Justin Paul: It is two really different things: writing a stand-alone cabaret song and writing a song in a show. It is something we actually learned about from Lynn Ahrens…
Benj Pasek & Justin Paul: …and Stephen Flaherty – who wrote ROCKY…
Justin Paul: …and have written a lot of musicals. They were mentors of ours for a year-long program in New York City…
Benj Pasek: …and still are!
Justin Paul: And one thing that Lynn pointed out to us is that we were trying to do a lot in our songs. They would start in this one place and tell a whole story and by the end of the song would be a totally different thing.

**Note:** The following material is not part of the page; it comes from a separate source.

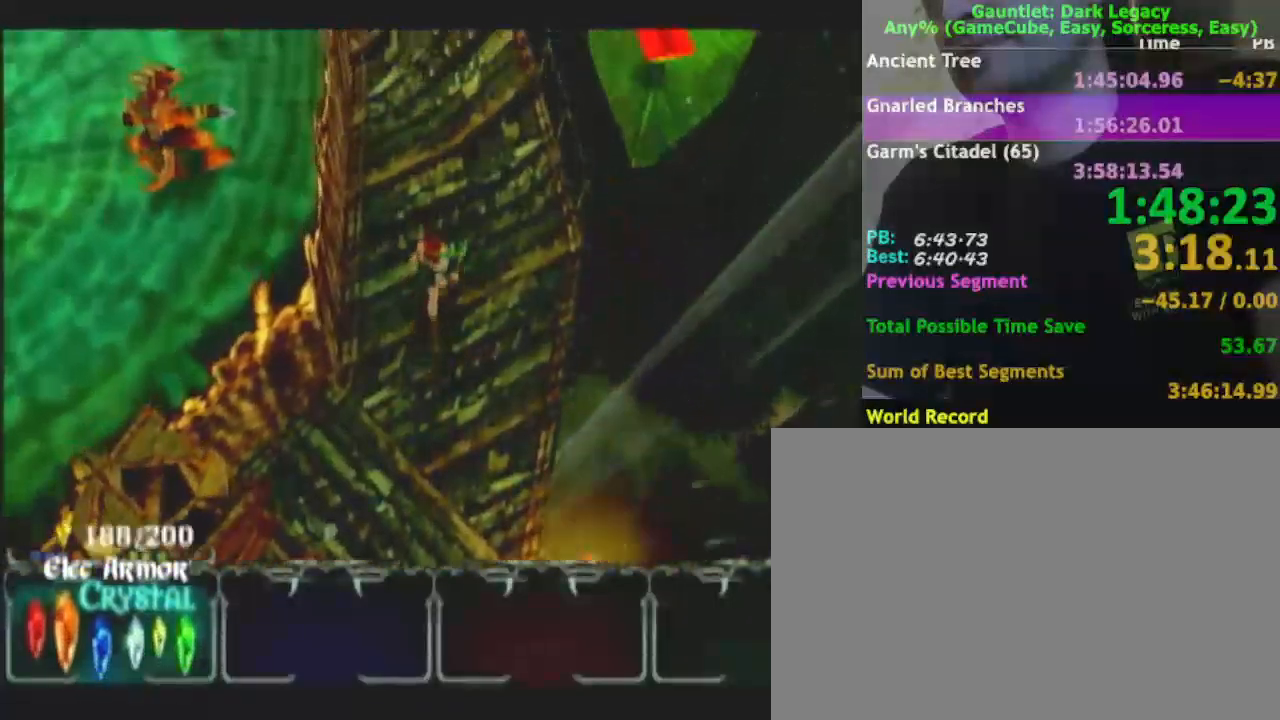
{"buttons": [], "left_stick": "up", "right_stick": "center", "events": [[83, "DPAD_LEFT", "down"], [200, "DPAD_LEFT", "up"]]}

Benj Pasek: She talked about it going from A to Z, through the entire alphabet, it encompasses too much almost. And in a cabaret song, you have to start in one place and end in a completely different place.
Justin Paul: You are creating a world and a story in one song, whereas what we needed to learn to do was to write a song for a character that would have just a little bit of a journey because they are doing that arc throughout the entire musical, so you can’t write the whole arc into it.
Benj Pasek: It is not A-Z, it is A-B.
Justin Paul: But it is not as easy as just „okay, that is fine, we just don’t have to write as much in a song“, it is actually sometimes hard to think „okay, I have got to write a song that only moves the character forward this much“ but it still has to be a full song…
Benj Pasek: Keep the audience interested for 4 minutes.
Justin Paul: Right. So it requires to be more specific and nuance to work, for them to sort of sit in that one moment and think „what am I going to do? What is my next decision for that character?“ And to be able to do that in just four minutes…
Benj Pasek: That is a challenge in itself.
Justin Paul: In one way, it is easier to set up a whole world, do a story song in one song. When you only have a little bit of dramatic ground to cover, but you need to stretch it over a whole song, then you really have to get inside the character’s head and think: „Where would they go next? What would they say next?“ So they are really different things.